Mehr Föderalismus beinhaltet auch den Bundesrat, der als Länderkammer eine Mitwirkung der Länder am Gesetzesprozess sichert. Man kann hier schwer von einer gleichberechtigten zweiten Kammer sprechen, zumal in diesem Gremium nur Angehörige der Landesregierungen sitzen, also gegen Gewaltenteilung verstoßen wird; ein echtes Zwei-Kammer-Parlament würde aber die Gewaltenteilung stark fördern.

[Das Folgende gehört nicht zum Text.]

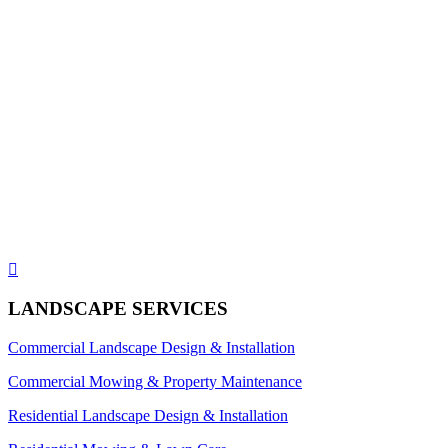

LANDSCAPE SERVICES
Commercial Landscape Design & Installation
Commercial Mowing & Property Maintenance
Residential Landscape Design & Installation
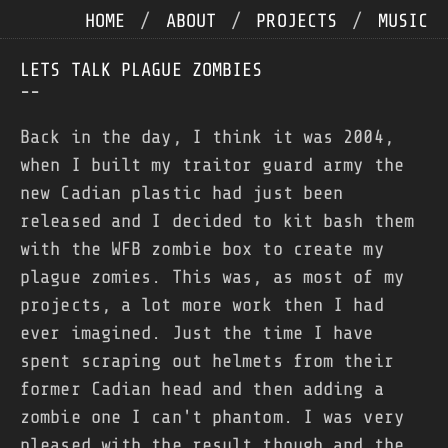
HOME
/
ABOUT
/
PROJECTS
/
MUSIC
LETS TALK PLAGUE ZOMBIES
--
Back in the day, I think it was 2004,
when I built my traitor guard army the
new Cadian plastic had just been
released and I decided to kit bash them
with the WFB zombie box to create my
plague zomies. This was, as most of my
projects, a lot more work then I had
ever imagined. Just the time I have
spent scraping out helmets from their
former Cadian head and then adding a
zombie one I can't phantom. I was very
pleased with the result though and the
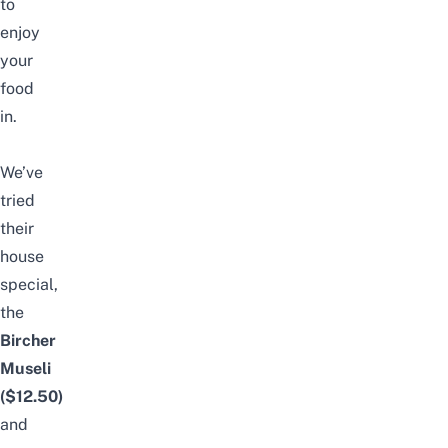
to
enjoy
your
food
in.
We’ve
tried
their
house
special,
the
Bircher
Museli
($12.50)
and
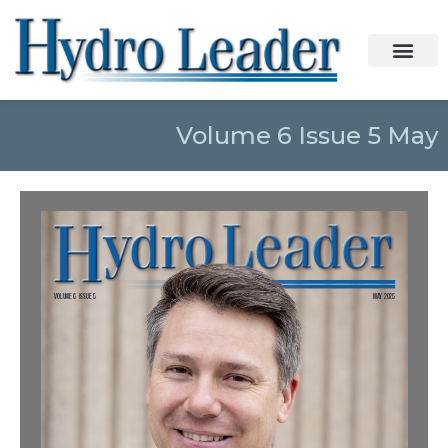
Volume 6 Issue 5 May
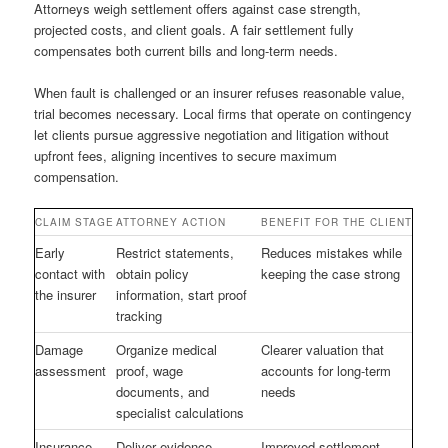
Attorneys weigh settlement offers against case strength,
projected costs, and client goals. A fair settlement fully
compensates both current bills and long-term needs.
When fault is challenged or an insurer refuses reasonable value,
trial becomes necessary. Local firms that operate on contingency
let clients pursue aggressive negotiation and litigation without
upfront fees, aligning incentives to secure maximum
compensation.
CLAIM STAGE
ATTORNEY ACTION
BENEFIT FOR THE CLIENT
Early
Restrict statements,
Reduces mistakes while
contact with
obtain policy
keeping the case strong
the insurer
information, start proof
tracking
Damage
Organize medical
Clearer valuation that
assessment
proof, wage
accounts for long-term
documents, and
needs
specialist calculations
Insurance
Deliver evidence-
Improved settlement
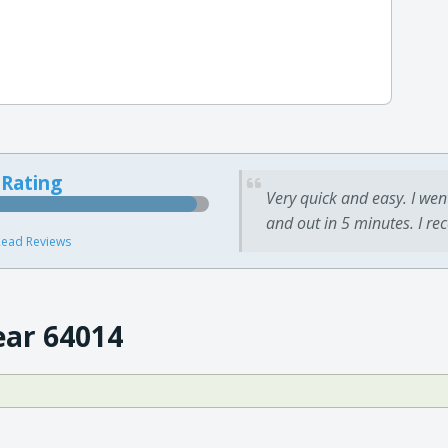
 Rating
Very quick and easy. I wen
and out in 5 minutes. I re
ead Reviews
ear 64014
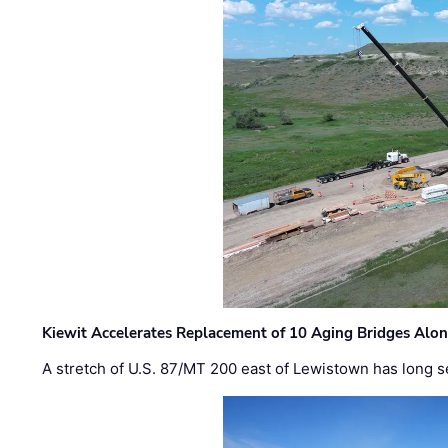
Kiewit Accelerates Replacement of 10 Aging Bridges Alo
A stretch of U.S. 87/MT 200 east of Lewistown has long s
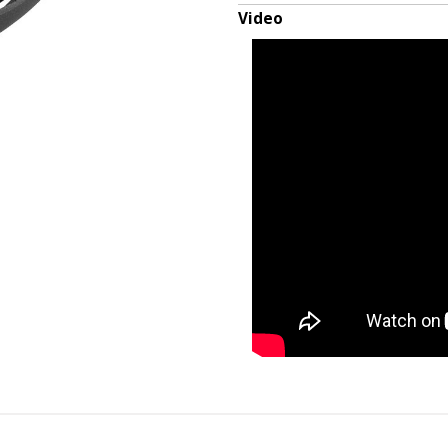
Video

Auch hier gäbe es wieder zwei Möglichkeiten, nämlich eine Wahl der Bundesräte durch die Landesparlamente (USA vor 1913) oder eine durch das Volk (USA nach 1913). Letztere Möglichkeit würde parlamentarische Konter gegen die Regierung verstärken, wobei aber die Gefahr bestünde, dass der Bundesrat sich als zweiter Bundestag, nicht als Länderkammer verstehen würde. Die Bundesräte würden als Bundespolitiker, nicht als Vertreter der Länder angesehen. Eine Direktwahl würde aber die Autorität dieser Einrichtung stärken.
Auf jeden Fall sollte der Bundesrat gestärkt werden und auch an der Wahl der Bundesregierung (ähnlich in den USA, wo der Senat die Ernennung des Kabinetts durch den Präsidenten bestätigt) beteiligt werden.